Ice water veined
by Nika Ann
I just want to say that I have made my blog private for awhile. Therefore, I hope to return to 20 Lines and do a bit of writing here again. This is such a home for artists of words and images and I feel comfortable here. How many new people have joined since I was here last. I look forward to coming to know you through your work and comments.
I have taken Melissa up on her publishing offer through Sable Books and as of last night’s conversation with her, am going to publish my second book of poetry. After a few back-and-forth emails and one long phone conversation, I know Sable is the right choice for me. I would encourage any of you who are thinking of publishing to give Sable Books a try. I am so excited to be in the beginning stages of compiling my book.
I could hardly sleep last night because words and ideas pushed around in my mind for attention. It was such a happy conglomeration of thoughts, though, and I am ready to forge ahead.
Here I come, Sable. Thank you for being there for me at just the right time.

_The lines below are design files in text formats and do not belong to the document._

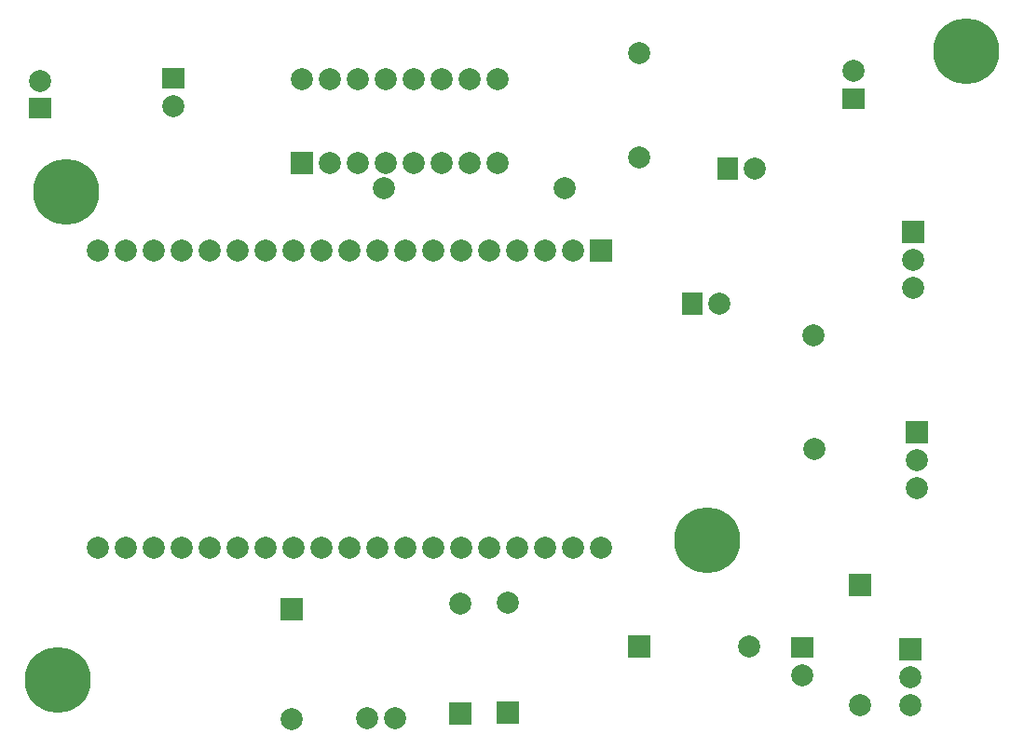
<source format=gtl>
%FSDAX23Y23*%
%MOMM*%
%SFA1B1*%

%IPPOS*%
%ADD10C,1.269997*%
%ADD11C,1.999996*%
%ADD12R,1.999996X1.999996*%
%ADD13R,1.999996X1.999996*%
%ADD14C,5.999988*%
%ADD15R,1.899996X1.999996*%
%ADD16R,1.999996X1.899996*%
%LNpcb1-1*%
%LPD*%
G54D10*
X75999Y39449D02*
X76037Y39412D01*
Y29162D02*
X76074Y29124D01*
X60149Y55624D02*
X60174Y55649D01*
Y65124D02*
X60199Y65149D01*
G54D11*
X47314Y62709D03*
X44774D03*
X42234D03*
X39694D03*
X37154D03*
X34614D03*
X32074D03*
X29534D03*
X47314Y55089D03*
X44774D03*
X42234D03*
X39694D03*
X37154D03*
X34614D03*
X32074D03*
X53399Y52799D03*
X37024D03*
X10994Y47149D03*
X54174D03*
X51634D03*
X49094D03*
X46554D03*
X44014D03*
X41474D03*
X38934D03*
X36394D03*
X33854D03*
X31314D03*
X28774D03*
X26234D03*
X23694D03*
X21154D03*
X18614D03*
X16074D03*
X13534D03*
X10994Y20149D03*
X13534D03*
X16074D03*
X18614D03*
X21154D03*
X23694D03*
X26234D03*
X28774D03*
X31314D03*
X33854D03*
X36394D03*
X38934D03*
X41474D03*
X44014D03*
X46554D03*
X49094D03*
X51634D03*
X54174D03*
X56714D03*
X84799Y08384D03*
Y05844D03*
X76074Y29124D03*
X75999Y39449D03*
X60199Y65149D03*
X60149Y55624D03*
X35499Y04649D03*
X38039D03*
X67474Y42349D03*
X17874Y60325D03*
X85424Y25569D03*
Y28109D03*
X43974Y15099D03*
X85074Y43774D03*
Y46314D03*
X28649Y04574D03*
X70724Y54599D03*
X79699Y63474D03*
X05749Y62599D03*
X48249Y15149D03*
X70149Y11199D03*
X75024Y08599D03*
X80224Y05886D03*
G54D12*
X29534Y55089D03*
X85424Y30649D03*
X43974Y05099D03*
X85074Y48854D03*
X28649Y14574D03*
X48249Y05149D03*
X80224Y16762D03*
G54D13*
X56714Y47149D03*
X84799Y10924D03*
X60149Y11199D03*
G54D14*
X08124Y52474D03*
X89924Y65299D03*
X66399Y20849D03*
X07324Y08174D03*
G54D15*
X64974Y42349D03*
X68224Y54599D03*
G54D16*
X17874Y62824D03*
X79699Y60974D03*
X05749Y60099D03*
X75024Y11099D03*
M02*
</source>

Three years ago, I lost my mom.
She had been fading for years, but we still talked,
we laughed and loved.
It seems like since then loss and loneliness
have been so much of my life.
I feel like I am drowning.
After loosing my child, hope, faith,
and that special closeness with my family,
I feel I will never capture the joy in life again.
I can only beg you, young people,
to take that joy, when you find it,
and treat it as thought it was glass, because it is.